Interview mit Markus Hengstschläger
"Es sollte die Norm sein, immer wieder von der Norm abzuweichen"

Im LEADERSNET-Interview erklärt Markus Hengstschläger, Bestseller-Autor, Unternehmensgründer und Spitzenforscher, unter anderem, wie wir mit Unvorhersehbarem umgehen können, was es mit der Durchschnittsfalle auf sich hat, wie er Forschung und Unternehmertum unter einen Hut bringt und welche drei Entwicklungen in der Genetik er für revolutionär hält.


LEADERSNET: Sehr geehrter Herr Hengstschläger, "Der Zufall begünstigt nur den vorbereiteten Geist", sagte Louis Pasteur. Wie bereitet man sich heute auf das Unvorhersehbare vor – in einer Welt, die durch KI, Klimawandel, Kriege und Krisen geprägt ist?

Markus Hengstschläger: Bewährtes bewahren, aber auch laufend Neuland betreten. Nur ein hohes individuelles und gesellschaftliches Innovationspotenzial macht es möglich, auch mit dem Unvorhersehbaren umzugehen. Possibilist:innen sind Menschen, die auch unter schwierigeren Bedingungen ständig in Bewegung bleiben, um ihre Lösungsbegabung zu entfalten. Dadurch schafft man ideale Voraussetzungen für Serendipität und kann sogar Lösungen finden, die man gar nicht gesucht hat.

LEADERSNET: Das führt mich zu einer Beobachtung, die Sie immer wieder thematisieren: Wir setzen zu sehr auf den Durchschnitt und verschenken damit das Potenzial der "Nicht-Norm". Was macht aus Ihrer Sicht ein echtes Talent aus – und wie können wir es rechtzeitig erkennen?

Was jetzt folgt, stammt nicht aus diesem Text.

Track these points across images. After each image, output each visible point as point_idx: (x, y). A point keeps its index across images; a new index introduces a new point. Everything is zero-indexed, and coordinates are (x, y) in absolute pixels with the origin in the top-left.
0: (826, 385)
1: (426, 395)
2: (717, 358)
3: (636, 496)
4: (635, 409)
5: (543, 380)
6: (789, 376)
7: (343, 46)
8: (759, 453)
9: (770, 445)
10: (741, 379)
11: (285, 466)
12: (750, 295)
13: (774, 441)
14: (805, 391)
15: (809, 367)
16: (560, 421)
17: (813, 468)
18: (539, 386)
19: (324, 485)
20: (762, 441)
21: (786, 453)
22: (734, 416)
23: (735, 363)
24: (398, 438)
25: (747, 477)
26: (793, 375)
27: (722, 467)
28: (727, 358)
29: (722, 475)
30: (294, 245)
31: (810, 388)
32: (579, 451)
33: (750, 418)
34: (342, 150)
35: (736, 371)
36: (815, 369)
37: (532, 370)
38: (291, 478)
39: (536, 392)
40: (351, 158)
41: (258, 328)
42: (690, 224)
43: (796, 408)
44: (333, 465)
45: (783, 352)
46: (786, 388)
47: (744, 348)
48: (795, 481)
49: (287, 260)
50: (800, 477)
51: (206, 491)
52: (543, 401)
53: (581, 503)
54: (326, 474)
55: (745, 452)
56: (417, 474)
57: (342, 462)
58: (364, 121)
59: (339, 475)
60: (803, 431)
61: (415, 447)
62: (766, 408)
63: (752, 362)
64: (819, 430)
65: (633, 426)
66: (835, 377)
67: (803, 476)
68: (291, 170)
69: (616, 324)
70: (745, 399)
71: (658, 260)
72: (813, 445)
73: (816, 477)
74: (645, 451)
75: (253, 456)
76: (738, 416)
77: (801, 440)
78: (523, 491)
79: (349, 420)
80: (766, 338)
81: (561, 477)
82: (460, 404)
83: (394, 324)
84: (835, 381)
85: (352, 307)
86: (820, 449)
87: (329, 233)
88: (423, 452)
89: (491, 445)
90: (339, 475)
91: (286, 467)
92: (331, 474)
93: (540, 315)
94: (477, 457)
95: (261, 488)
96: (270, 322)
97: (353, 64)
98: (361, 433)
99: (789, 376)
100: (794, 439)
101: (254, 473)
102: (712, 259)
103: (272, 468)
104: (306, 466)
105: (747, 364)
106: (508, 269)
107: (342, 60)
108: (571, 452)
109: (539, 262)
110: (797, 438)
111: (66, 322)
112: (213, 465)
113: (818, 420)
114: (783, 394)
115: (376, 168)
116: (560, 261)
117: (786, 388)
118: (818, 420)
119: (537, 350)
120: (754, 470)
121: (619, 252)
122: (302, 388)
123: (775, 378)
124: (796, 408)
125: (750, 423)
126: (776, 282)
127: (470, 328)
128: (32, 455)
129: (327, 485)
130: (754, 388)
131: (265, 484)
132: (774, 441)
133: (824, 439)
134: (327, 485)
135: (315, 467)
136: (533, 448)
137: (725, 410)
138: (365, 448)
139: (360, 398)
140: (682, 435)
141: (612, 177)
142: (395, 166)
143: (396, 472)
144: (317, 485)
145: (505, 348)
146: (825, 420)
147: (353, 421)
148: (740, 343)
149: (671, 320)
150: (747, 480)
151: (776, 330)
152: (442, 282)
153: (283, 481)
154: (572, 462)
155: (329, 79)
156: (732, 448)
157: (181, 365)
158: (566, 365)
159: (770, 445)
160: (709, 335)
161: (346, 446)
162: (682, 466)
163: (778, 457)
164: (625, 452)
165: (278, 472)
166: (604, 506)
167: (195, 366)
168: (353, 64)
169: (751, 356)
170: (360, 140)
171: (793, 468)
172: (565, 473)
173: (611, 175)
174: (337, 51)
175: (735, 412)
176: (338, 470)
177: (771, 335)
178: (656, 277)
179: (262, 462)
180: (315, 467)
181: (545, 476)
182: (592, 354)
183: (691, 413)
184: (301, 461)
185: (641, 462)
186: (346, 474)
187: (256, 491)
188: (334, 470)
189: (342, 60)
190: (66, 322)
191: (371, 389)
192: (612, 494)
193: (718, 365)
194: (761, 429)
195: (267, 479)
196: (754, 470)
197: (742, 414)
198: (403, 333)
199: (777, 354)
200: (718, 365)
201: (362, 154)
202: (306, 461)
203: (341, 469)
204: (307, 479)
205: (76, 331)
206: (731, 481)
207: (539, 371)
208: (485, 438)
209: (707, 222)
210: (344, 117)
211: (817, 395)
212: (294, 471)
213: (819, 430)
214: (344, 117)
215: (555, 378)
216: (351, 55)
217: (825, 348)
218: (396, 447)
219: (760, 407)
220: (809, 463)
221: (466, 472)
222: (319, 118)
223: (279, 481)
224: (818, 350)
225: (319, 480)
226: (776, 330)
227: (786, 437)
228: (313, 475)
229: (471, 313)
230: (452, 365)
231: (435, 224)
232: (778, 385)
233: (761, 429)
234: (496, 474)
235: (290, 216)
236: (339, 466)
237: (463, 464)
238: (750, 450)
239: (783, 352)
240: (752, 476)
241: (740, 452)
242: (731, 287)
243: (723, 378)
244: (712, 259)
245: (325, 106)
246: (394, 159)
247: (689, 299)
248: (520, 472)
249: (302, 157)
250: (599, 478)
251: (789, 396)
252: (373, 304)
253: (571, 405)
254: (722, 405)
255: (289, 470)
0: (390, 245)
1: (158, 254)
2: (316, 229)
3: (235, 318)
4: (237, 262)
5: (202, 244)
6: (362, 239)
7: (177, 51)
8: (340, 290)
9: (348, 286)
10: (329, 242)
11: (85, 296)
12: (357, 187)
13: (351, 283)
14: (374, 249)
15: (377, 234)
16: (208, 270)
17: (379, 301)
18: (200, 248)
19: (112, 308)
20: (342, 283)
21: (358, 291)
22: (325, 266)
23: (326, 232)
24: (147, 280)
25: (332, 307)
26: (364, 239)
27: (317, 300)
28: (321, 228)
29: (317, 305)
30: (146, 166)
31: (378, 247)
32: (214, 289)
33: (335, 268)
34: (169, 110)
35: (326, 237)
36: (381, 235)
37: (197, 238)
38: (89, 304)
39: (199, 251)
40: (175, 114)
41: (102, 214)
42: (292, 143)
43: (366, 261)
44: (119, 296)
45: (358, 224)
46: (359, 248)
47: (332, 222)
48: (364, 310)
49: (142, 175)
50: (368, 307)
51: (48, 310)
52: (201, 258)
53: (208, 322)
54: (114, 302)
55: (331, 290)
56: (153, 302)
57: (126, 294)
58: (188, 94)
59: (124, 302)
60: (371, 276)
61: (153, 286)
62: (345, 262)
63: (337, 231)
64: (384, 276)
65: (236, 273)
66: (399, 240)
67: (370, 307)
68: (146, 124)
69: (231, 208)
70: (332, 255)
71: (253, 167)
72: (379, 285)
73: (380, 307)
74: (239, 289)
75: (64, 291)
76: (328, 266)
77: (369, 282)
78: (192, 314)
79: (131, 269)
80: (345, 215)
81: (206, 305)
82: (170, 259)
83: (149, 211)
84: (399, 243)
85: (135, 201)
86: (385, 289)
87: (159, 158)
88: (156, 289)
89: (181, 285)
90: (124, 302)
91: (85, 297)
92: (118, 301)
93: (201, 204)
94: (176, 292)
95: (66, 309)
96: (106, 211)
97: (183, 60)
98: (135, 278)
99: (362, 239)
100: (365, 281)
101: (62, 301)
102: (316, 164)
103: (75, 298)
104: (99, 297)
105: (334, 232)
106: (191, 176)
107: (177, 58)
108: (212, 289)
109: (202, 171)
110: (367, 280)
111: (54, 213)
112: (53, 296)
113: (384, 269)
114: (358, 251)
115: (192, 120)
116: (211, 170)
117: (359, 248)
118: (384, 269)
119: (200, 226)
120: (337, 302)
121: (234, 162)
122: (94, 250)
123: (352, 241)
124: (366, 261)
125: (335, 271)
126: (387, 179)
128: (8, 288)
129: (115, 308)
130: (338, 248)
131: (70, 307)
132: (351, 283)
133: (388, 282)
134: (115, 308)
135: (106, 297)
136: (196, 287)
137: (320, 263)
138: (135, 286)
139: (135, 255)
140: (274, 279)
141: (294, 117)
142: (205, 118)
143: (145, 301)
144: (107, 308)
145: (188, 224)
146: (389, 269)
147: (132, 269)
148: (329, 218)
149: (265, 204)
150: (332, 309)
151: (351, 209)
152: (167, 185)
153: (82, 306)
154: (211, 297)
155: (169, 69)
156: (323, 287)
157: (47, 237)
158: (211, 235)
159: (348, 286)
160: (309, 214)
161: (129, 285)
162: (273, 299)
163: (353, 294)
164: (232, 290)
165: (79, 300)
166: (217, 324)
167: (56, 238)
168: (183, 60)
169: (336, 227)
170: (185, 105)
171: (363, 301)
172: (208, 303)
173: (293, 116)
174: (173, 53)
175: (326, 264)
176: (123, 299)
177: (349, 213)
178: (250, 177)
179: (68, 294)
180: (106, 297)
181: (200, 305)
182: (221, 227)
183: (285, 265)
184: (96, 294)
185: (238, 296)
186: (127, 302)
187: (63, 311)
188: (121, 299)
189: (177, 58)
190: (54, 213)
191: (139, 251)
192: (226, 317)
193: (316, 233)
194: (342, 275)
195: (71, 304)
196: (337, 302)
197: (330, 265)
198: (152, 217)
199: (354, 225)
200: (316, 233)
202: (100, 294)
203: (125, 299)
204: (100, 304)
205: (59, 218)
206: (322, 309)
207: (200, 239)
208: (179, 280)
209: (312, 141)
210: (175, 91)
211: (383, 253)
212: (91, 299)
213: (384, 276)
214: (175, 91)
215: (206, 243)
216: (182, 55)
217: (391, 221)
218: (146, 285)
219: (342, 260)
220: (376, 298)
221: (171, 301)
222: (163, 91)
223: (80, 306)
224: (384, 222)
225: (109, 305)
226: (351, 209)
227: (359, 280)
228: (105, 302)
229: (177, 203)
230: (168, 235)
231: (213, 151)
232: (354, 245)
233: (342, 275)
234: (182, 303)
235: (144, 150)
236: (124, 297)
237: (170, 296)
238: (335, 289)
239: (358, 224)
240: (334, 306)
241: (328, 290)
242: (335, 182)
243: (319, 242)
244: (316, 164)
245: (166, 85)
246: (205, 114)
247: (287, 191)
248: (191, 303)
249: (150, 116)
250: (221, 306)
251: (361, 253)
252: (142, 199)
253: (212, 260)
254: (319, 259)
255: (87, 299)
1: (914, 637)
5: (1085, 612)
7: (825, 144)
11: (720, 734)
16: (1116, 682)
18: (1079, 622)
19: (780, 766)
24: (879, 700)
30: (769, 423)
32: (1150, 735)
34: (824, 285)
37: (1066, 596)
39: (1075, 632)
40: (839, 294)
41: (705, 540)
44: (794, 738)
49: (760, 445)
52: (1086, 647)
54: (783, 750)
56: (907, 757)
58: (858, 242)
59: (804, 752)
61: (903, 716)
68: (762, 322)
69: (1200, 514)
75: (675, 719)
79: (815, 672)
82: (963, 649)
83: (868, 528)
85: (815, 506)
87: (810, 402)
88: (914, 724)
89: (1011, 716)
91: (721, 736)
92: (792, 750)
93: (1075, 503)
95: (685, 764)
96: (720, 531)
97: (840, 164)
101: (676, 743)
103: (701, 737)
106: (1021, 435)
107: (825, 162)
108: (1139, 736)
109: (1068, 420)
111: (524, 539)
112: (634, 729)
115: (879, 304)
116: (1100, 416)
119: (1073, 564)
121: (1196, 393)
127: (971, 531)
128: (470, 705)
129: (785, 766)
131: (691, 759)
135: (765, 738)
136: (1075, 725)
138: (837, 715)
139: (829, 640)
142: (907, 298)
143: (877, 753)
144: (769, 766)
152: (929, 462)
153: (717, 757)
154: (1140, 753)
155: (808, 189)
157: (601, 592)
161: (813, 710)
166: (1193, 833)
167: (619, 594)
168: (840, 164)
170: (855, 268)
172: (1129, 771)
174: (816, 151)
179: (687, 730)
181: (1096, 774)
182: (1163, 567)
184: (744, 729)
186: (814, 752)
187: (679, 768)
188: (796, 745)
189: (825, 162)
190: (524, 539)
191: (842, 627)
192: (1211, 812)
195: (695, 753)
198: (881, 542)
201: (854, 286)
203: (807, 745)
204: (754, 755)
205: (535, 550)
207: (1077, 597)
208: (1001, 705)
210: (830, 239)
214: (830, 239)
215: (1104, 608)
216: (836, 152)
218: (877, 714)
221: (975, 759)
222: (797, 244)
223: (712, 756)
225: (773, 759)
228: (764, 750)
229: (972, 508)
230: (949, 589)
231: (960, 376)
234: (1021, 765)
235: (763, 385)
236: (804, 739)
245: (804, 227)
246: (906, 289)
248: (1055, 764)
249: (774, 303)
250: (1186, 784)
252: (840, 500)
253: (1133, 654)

Hengstschläger: Jeder Mensch ist talentiert, nur jede:r woanders. Ob zum Beispiel in der Wissenschaft, der Wirtschaft, im Handwerk oder der Kunst – jede:r kann etwas Besonderes, Kreatives, noch nie dagewesenes leisten. Wer seine Talente zu oft für etwas einsetzt, das es schon gibt, tappt in die Durchschnittsfalle. Es sollte die Norm sein, immer wieder von der Norm abzuweichen. Talente und Begabungen sind Potenziale, die entdeckt und durch harte Arbeit in eine besondere Leistung umgesetzt werden müssen. Der Mensch ist bei seinen Talenten nicht auf seine Gene reduzierbar – Gene sind nur Bleistift und Papier, die Geschichte schreibt jede:r selbst. Ich sage schon seit Jahren, dass es umso besser ist, je früher man Talente entdeckt und fördert. Das ist für die Persönlichkeitsentwicklung von Menschen unerlässlich. Jedes Kind hat ein Recht darauf, dass wir uns professionell auf die Suche nach seinen Talenten machen. Und Talentförderung ist auch eine unverzichtbare Komponente am Weg Österreichs zu einem bildungsstarken Innovation-Leader-Land.

LEADERSNET: In der genetischen Diagnostik stehen wir an der Schwelle zur Präzisionsmedizin. Wo liegt für Sie die ethische Trennlinie zwischen Prävention und Perfektionierungswahn?

Hengstschläger: Dass Menschen individuell und verschieden sind, ist gut und weiß man schon lange. Das beruht auf dem Zusammenwirken der Gene, spezifischer Umwelteinflüsse und der Epigenetik, die die Verwendung der Gene regelt.
Der Begriff Präzisionsmedizin steht dafür, dieses Wissen in Zukunft zu nutzen, um durch die Interpretation von Genomdaten und anderen Daten durch künstliche Intelligenz – ein Thema, mit dem wir uns an unserem Institut aktuell sehr stark beschäftigen – hochpräzise und individuelle Therapien für Patient:innen zu entwickeln. Medikamente wirken bei jedem Menschen individuell anders. Die Konvergenz aus Genetik und KI ist ein enorm vielversprechendes Zukunftsgebiet der Medizin, das auch ethische Fragen aufwirft, die es zu diskutieren gilt. Mein Fach, die medizinische Genetik, beschäftigt sich mit der Entwicklung neuer Therapien für Erkrankungen des Menschen – Human Enhancement oder Transhumanismus, um die Grenzen des Menschen zu erweitern, lehne ich ab.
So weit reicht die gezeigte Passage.